Texte proposé |
■ ■ ■
La négociation entre syndicats et patronat, mercredi 10 avril sur l'emploi des seniors, s'est terminée la semaine dernière sur un constat d'échec. Mais l'U2P, l’Union des entreprises de proximité, syndicat majoritaire chez les artisans, les petits commerçants et les professions libérales, en a décidé autrement. L'organisation a convoqué les syndicats mardi 16 avril, pour remettre plusieurs sujets sur la table. Astrid Panosyan-Bouvet, députée Renaissance de Paris, membre de la commission des Affaires sociales, spécialiste des questions d'emploi, salue cette initiative.

Astrid Panosyan-Bouvet, députée Renaissance de Paris : Il y a un intérêt aujourd'hui de toutes les parties prenantes à trouver une réponse à cette question de l'emploi des seniors, que beaucoup de pays européens ont déjà trouvée. Il y a un vrai sujet autour de l'attractivité des métiers. Et il y a un vrai sujet aussi d'anxiété de la part des personnes de plus de 50 ans dans notre pays, qui pensent qu'elles vont être mises au placard ou qu'elles n'ont plus nécessairement leur place dans l'entreprise.

Donc il y a des réponses à trouver, et les réponses, elles existent. Elles ont été d'ailleurs discutées et envisagées dans le cadre de ces discussions qui n'ont pas abouti. Il faut qu'on soit ambitieux. Les retraites progressives, la question des reconversions professionnelles pour certains métiers, comme les aides soignants ou les manutentionnaires qui portent des charges lourdes, ce sont des métiers qui ne sont pas tenables toute une vie, il faut pouvoir envisager les reconversions avant.

Alors, à l'ordre du jour de cette négociation, il y a le Cetu (Compte épargne temps universel). Le Medef et la CPME (Confédération des petites et moyennes entreprises) ne voulaient pas en entendre parler. Ce compte épargne-temps universel permettrait au salarié de transporter avec lui son compte épargne temps, d'une entreprise à l'autre. Que pensez-vous de cette initiative ?
■ ■ ■
Données fournies |
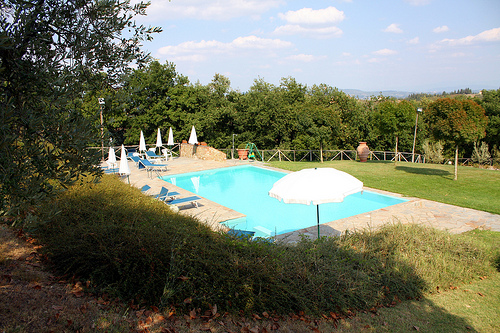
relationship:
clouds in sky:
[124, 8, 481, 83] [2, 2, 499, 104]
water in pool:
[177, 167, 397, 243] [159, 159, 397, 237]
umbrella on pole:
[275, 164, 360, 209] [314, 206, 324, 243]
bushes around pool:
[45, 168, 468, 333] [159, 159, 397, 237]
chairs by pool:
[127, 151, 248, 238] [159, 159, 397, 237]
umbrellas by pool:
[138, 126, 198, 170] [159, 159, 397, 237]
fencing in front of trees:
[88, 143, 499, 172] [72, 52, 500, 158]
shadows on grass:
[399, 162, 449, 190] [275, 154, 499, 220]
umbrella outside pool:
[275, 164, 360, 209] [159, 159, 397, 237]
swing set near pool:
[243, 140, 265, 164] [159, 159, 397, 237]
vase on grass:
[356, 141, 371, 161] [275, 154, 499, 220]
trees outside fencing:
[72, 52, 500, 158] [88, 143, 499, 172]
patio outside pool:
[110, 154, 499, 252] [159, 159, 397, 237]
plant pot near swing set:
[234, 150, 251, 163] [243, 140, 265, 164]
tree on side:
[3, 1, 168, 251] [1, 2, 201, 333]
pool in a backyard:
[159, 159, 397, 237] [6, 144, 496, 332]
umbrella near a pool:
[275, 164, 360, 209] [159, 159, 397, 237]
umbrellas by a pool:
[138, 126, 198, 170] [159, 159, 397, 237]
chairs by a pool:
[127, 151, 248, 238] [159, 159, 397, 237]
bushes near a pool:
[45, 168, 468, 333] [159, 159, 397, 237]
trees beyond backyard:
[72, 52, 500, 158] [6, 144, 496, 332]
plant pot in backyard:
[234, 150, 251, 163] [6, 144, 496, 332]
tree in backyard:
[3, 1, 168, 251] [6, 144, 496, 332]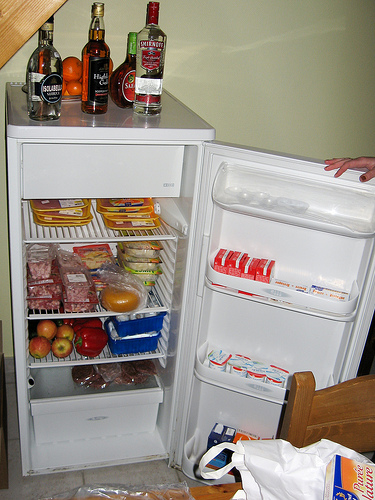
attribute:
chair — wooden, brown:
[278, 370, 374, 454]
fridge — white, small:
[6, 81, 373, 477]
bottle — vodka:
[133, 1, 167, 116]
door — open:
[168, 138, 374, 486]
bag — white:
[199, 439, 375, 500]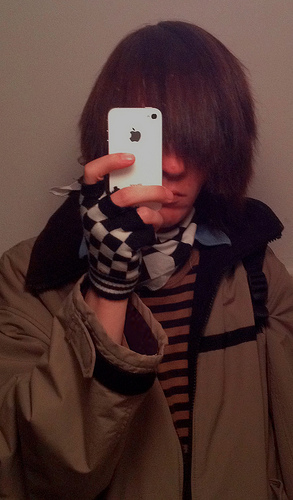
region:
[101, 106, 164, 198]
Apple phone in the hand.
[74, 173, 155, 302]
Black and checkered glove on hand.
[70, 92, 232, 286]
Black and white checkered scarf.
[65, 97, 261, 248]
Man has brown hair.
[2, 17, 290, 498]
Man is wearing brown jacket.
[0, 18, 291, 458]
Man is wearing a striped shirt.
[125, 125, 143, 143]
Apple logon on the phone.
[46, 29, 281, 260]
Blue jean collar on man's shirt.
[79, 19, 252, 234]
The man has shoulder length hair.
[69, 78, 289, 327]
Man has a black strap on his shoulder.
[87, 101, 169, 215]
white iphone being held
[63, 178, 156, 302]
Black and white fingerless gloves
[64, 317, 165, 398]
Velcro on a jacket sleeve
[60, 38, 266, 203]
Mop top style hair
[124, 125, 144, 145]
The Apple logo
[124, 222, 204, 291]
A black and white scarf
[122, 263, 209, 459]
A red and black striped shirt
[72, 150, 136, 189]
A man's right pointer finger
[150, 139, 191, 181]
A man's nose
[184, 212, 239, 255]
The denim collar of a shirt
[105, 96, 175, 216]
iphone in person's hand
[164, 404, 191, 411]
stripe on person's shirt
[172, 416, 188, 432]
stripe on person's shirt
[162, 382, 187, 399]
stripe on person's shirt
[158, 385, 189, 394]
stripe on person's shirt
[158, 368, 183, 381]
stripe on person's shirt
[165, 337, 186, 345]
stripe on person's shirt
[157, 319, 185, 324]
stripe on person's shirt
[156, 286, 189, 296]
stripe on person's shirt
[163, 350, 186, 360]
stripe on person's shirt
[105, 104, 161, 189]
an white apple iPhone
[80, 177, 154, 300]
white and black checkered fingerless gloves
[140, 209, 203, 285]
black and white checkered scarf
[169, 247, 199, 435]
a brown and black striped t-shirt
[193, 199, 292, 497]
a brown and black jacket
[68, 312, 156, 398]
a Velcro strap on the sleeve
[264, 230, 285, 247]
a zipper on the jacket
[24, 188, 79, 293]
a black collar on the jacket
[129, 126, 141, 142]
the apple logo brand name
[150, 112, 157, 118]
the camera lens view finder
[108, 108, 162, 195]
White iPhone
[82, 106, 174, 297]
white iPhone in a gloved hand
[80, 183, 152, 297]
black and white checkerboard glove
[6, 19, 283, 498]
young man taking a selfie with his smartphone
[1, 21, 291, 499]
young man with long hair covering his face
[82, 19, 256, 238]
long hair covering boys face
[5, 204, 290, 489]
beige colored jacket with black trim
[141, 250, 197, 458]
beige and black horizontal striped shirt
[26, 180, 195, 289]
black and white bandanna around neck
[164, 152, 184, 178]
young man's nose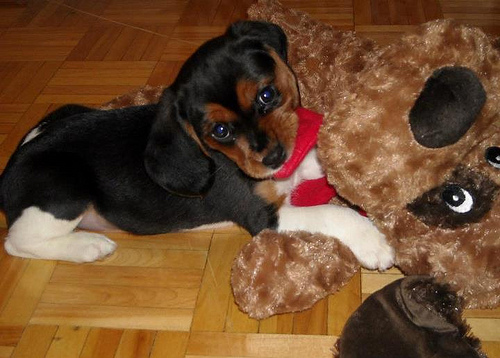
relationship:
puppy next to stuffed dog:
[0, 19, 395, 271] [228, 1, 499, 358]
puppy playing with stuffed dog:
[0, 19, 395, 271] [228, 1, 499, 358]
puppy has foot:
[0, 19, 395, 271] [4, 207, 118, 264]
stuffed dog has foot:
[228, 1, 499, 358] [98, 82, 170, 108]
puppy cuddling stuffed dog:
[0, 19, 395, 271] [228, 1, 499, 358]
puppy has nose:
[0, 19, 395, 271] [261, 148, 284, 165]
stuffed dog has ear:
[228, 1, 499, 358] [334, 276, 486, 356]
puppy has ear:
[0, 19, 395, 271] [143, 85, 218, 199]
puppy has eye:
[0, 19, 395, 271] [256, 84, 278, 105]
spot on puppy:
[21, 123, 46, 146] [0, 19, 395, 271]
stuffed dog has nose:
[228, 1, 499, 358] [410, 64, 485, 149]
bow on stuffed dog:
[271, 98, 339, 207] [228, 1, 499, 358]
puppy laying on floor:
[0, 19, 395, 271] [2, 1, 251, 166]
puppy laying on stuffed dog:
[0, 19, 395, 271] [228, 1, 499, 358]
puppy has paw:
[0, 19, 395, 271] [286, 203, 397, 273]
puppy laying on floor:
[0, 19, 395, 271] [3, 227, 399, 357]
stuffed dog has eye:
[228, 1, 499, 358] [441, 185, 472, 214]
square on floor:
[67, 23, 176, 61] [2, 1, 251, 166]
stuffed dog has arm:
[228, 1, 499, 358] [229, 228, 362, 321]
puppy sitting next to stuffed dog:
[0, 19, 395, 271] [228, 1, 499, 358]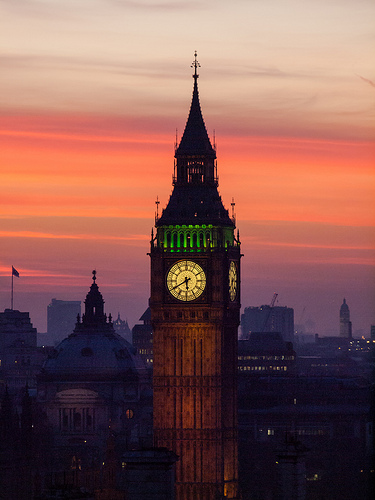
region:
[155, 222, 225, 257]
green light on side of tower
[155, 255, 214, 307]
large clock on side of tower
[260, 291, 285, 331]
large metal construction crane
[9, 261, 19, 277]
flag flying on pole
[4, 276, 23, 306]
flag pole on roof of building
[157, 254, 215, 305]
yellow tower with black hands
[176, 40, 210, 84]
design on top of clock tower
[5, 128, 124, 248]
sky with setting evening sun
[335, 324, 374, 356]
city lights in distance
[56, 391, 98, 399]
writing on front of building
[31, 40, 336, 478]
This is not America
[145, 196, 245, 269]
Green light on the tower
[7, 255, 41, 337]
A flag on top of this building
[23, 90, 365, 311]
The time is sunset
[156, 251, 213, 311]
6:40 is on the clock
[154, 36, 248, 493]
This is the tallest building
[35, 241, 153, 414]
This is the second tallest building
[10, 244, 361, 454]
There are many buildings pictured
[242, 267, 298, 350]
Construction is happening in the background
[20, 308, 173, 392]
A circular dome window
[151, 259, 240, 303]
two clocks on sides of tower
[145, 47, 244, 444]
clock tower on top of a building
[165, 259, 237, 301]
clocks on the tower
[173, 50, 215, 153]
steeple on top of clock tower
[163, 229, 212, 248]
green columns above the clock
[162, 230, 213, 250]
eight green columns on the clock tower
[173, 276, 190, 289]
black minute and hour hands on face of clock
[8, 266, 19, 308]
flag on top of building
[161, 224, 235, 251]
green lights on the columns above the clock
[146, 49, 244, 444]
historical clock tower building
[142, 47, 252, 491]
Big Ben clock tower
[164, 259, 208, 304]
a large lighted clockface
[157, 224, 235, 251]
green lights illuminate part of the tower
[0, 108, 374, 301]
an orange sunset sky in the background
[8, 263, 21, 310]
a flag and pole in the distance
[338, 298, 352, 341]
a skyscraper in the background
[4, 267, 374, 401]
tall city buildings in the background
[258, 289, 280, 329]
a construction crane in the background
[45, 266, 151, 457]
■ ■ ■
Rédigez la suite de l'entretien sur l'emploi des seniors, à partir de la question qui le termine.

Réponse |
C'est intéressant de penser le travail tout au long d'une vie, en essayant d'imaginer des passerelles entre ces césures qu'on trouve assez artificielles : la formation, le travail, ensuite la retraite. Mais il faut aussi entendre les difficultés de mise en œuvre pratique et opérationnelle pour des petites et moyennes entreprises, qui embauchent par exemple des salariés qui auront cette portabilité avec des congés, des congés RTT à prendre et à imposer. Il faut qu'on réfléchisse à la mise en œuvre. 

"Plus qu'aux grands soirs, je crois aux petits matins concrets, réalistes et ambitieux. Donc avançons sur le travail tout au long de la vie, avançons sur la retraite progressive, avançons sur les reconversions pour les métiers pénibles."

Astrid Panosyan-Bouvet

à franceinfo

Avançons aussi sur les sujets qui sont au cœur de la vie active comme la parentalité ou les aidants familiaux. Pour rappel, 40% des aidants familiaux sont salariés. Voilà des questions qui permettent de répondre à la portabilité tout au long de la vie et à l'adaptation du temps de travail tout au long de la vie.

Au sujet de l'assurance chômage, le Premier ministre Gabriel Attal veut durcir les règles actuelles. Une des pistes envisagées est de réduire la durée d'indemnisation des demandeurs d'emploi. Dans une récente tribune, vous dites de votre côté que notre système d'indemnisation n'est pas plus généreux que celui de vos voisins. Est-ce que ça veut dire que le Premier ministre n'a rien compris ?

Ça veut dire qu'il faut qu'on continue la discussion. Moi je suis totalement d'accord avec lui pour dire que la bataille de l'emploi des pas terminée. On a un taux d'activité qui est historiquement très élevé, un taux de chômage des jeunes qui n'a jamais été aussi bas. Mais la bataille de l'emploi est toujours devant nous. Et je comprends et j'entends ce débat sur la réduction du temps d'indemnisation.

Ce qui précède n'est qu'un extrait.